Wednesday, March 9, 2011

Bev Smith's Hissy Fit

Pittsburgh-based syndicated talk show host Bev Smith ("The Queen of Late Night Talk" for American Urban Radio Networks)  is mystified that local Jews would protest her invitation to the Rev. Louis Farrakhan to appear at a local Town Hall meeting. In an open letter to what she calls "outside forces," she gives these presumptuous Jews a good tongue lashing:
...On March 11th, in Pittsburgh, Pennsylvania, we will go inside the black community, to look at our responsibilities for some of those social problems, like an increasingly escalating high school dropout rate coupled with a high teenage pregnancy rate.

To undertake this challenging responsibility I've invited leaders and experts in the fields of community development, and political achievement. I asked the founder of the Million Man March, The Honorable Minister Louis Farrakhan, along with Assistant Minority Leader in the U.S. House of Representatives Congressman James Clyburn (D-SC), and Melanie Campbell, President and CEO of the National Coalition on Black Civic Participation participate in this event.

All agree that this conversation about our community is long overdue and they are excited to be a part of the discussion and would like to helpfind solutions to the problems plaguing our community. Simply, the discussion is aimed at Black People only.

This is why I was somewhat perplexed and later outraged at the suggestion from the Jewish Chronicle that our efforts to talk to people we feel are relevant to our community, is an offense against the Jewish community.

For years I have enjoyed a relationship with the Jewish community and cannot understand why a community who has suffered discrimination as my community has would suggest that we should not have the ability to meet and discuss with anyone we want to regarding the black community.

This town hall meeting, is not about the Jewish community, Egypt, the current problems in Afghanistan or anything else, except, its sole purpose is to discuss the state of the black community in 2011.

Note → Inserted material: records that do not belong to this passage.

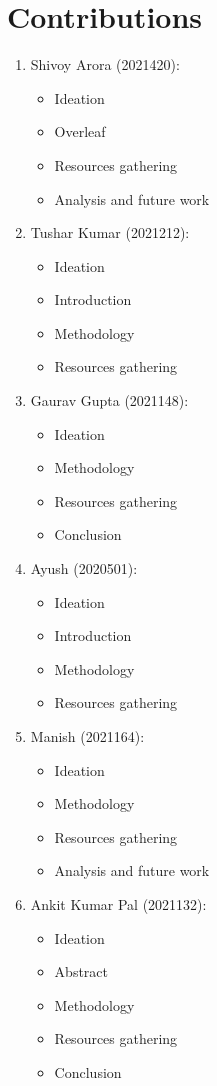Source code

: \documentclass[acmtog]{acmart}
\begin{document}
\cleardoublepage
\section*{Contributions}
\begin{enumerate}
    \item Shivoy Arora (2021420):
    \begin{itemize}
        \item Ideation
        \item Overleaf
        \item Resources gathering
        \item Analysis and future work
    \end{itemize}

    \item Tushar Kumar (2021212):
    \begin{itemize}
        \item Ideation
        \item Introduction
        \item Methodology
        \item Resources gathering
    \end{itemize}

    \item Gaurav Gupta (2021148):
    \begin{itemize}
        \item Ideation
        \item Methodology
        \item Resources gathering
        \item Conclusion
    \end{itemize}

    \item Ayush (2020501):
    \begin{itemize}
        \item Ideation
        \item Introduction
        \item Methodology
        \item Resources gathering
    \end{itemize}

    \item Manish (2021164):
    \begin{itemize}
        \item Ideation
        \item Methodology
        \item Resources gathering
        \item Analysis and future work
    \end{itemize}

    \item Ankit Kumar Pal (2021132):
    \begin{itemize}
        \item Ideation
        \item Abstract
        \item Methodology
        \item Resources gathering
        \item Conclusion
    \end{itemize}
\end{enumerate}
\end{document}
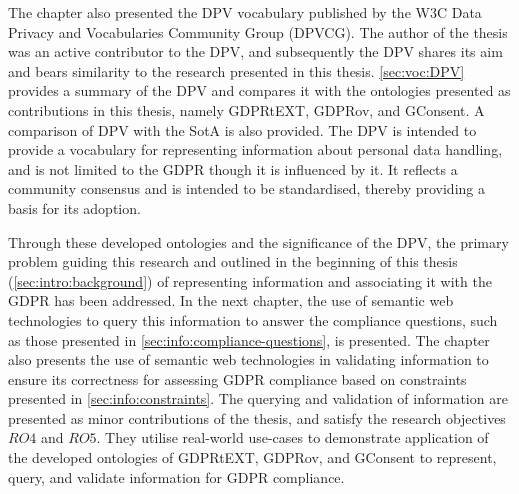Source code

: The chapter also presented the DPV vocabulary published by the W3C Data Privacy and Vocabularies Community Group (DPVCG). The author of the thesis was an active contributor to the DPV, and subsequently the DPV shares its aim and bears similarity to the research presented in this thesis. \autoref{sec:voc:DPV} provides a summary of the DPV and compares it with the ontologies presented as contributions in this thesis, namely GDPRtEXT, GDPRov, and GConsent. A comparison of DPV with the SotA is also provided.
The DPV is intended to provide a vocabulary for representing information about personal data handling, and is not limited to the GDPR though it is influenced by it. It reflects a community consensus and is intended to be standardised, thereby providing a basis for its adoption.

Through these developed ontologies and the significance of the DPV, the primary problem guiding this research and outlined in the beginning of this thesis (\autoref{sec:intro:background}) of representing information and associating it with the GDPR has been addressed.
In the next chapter, the use of semantic web technologies to query this information to answer the compliance questions, such as those presented in \autoref{sec:info:compliance-questions}, is presented. The chapter also presents the use of semantic web technologies in validating information to ensure its correctness for assessing GDPR compliance based on constraints presented in \autoref{sec:info:constraints}.
The querying and validation of information are presented as minor contributions of the thesis, and satisfy the research objectives $RO4$ and $RO5$.
They utilise real-world use-cases to demonstrate application of the developed ontologies of GDPRtEXT, GDPRov, and GConsent to represent, query, and validate information for GDPR compliance.
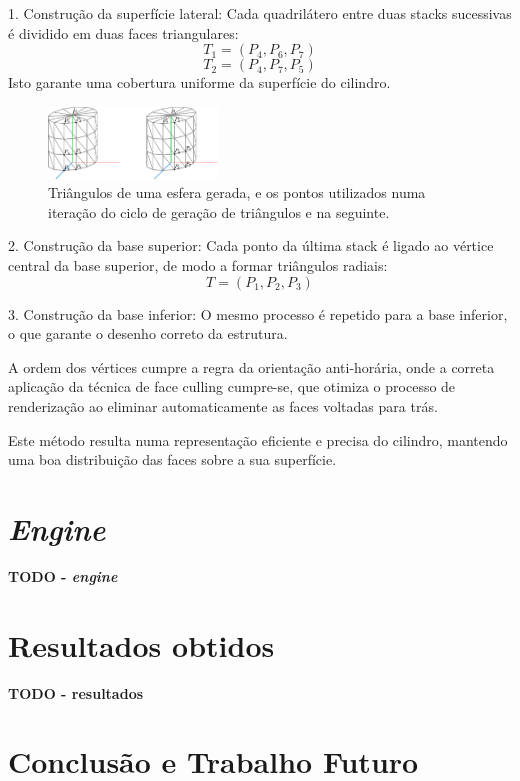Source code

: \documentclass[12pt, a4paper]{article}
\begin{document}
1. Construção da superfície lateral:
Cada quadrilátero entre duas stacks sucessivas é dividido em duas faces triangulares:
\[
T_1 = (P_4, P_6, P_7)
\]
\[
T_2 = (P_4, P_7, P_5)
\]
Isto garante uma cobertura uniforme da superfície do cilindro.

\begin{figure}[H]
    \centering
    \includegraphics[width=0.4\textwidth]{res/figures/cylinder.pdf}
    \caption{
        Triângulos de uma esfera gerada, e os pontos utilizados numa iteração do ciclo de geração
        de triângulos e na seguinte.
    }
\end{figure}

2. Construção da base superior:
Cada ponto da última stack é ligado ao vértice central da base superior, de modo a formar
triângulos radiais:
\[
T = (P_1, P_2, P_3)
\]

3. Construção da base inferior:
O mesmo processo é repetido para a base inferior, o que garante o desenho correto da estrutura.

A ordem dos vértices cumpre a regra da orientação anti-horária, onde a correta
aplicação da técnica de face culling cumpre-se, que otimiza o processo de renderização
ao eliminar automaticamente as faces voltadas para trás.

Este método resulta numa representação eficiente e precisa do cilindro, mantendo uma boa
distribuição das faces sobre a sua superfície.

\section{\emph{Engine}}

\textbf{\color{red} TODO - \emph{engine}}

\section{Resultados obtidos}

\textbf{\color{red} TODO - resultados}

\section{Conclusão e Trabalho Futuro}
\end{document}
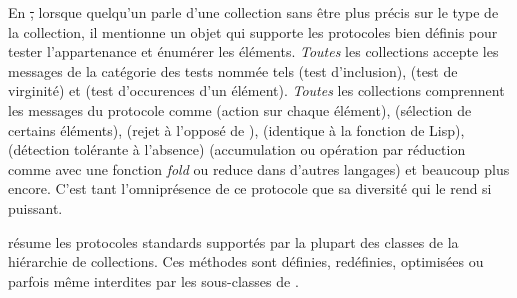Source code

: \documentclass[a4paper,10pt,twoside]{book}
\begin{document}
En \st, lorsque quelqu'un parle d'une collection sans \^etre plus pr\'ecis
sur le type de la collection, il mentionne un objet qui supporte les protocoles
bien d\'efinis pour tester l'appartenance et \'enum\'erer les \'el\'ements.
\emph{Toutes} les collections accepte les messages 
de la cat\'egorie des tests nomm\'ee  tels 
\mbox{} (test d'inclusion),  (test de virginit\'e) 
et \mbox{} (test d'occurences d'un \'el\'ement). 
\emph{Toutes} les collections comprennent les messages du protocole 
 comme 
 (action sur chaque \'el\'ement), 
 (s\'election de certains \'el\'ements), 
 (rejet \`a l'oppos\'e de ), 
 (identique \`a la fonction  de Lisp),
 (d\'etection tol\'erante \`a l'absence) 
 (accumulation ou op\'eration par r\'eduction 
comme avec une fonction \emph{fold} ou reduce dans d'autres langages) et
beaucoup plus encore.
C'est tant l'omnipr\'esence de ce protocole que sa diversit\'e qui le rend
si puissant.

 r\'esume les protocoles standards support\'es par la
plupart des classes de la hi\'erarchie de collections. 
Ces m\'ethodes sont d\'efinies, red\'efinies, optimis\'ees ou parfois
m\^eme interdites par les sous-classes de 
.
\end{document}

I resent those outside forces that are trying to highjack this town hall meeting by making their concerns the center of our discussion. This is not a meeting to discuss anti-Semitism...
So there. That said, if you ever want to discuss the above-mentioned topic, the "Honorable" Farrakhan is a good person to discuss it with, since he happens to be an unrepentant and whole-hearted Jew-hater.

Once could be easily be "outraged" by and "resentful" of a tone-deaf individual who admires a bollocksy Jew-hater like Farrakhan, but, really, why waste the angst?

1 comment:

rasp said...

With people like this (an NPR fan) it is always about the 'discussions" and "conversation" but only on their terms, with their people otherwise forget it because your being divisive, etc.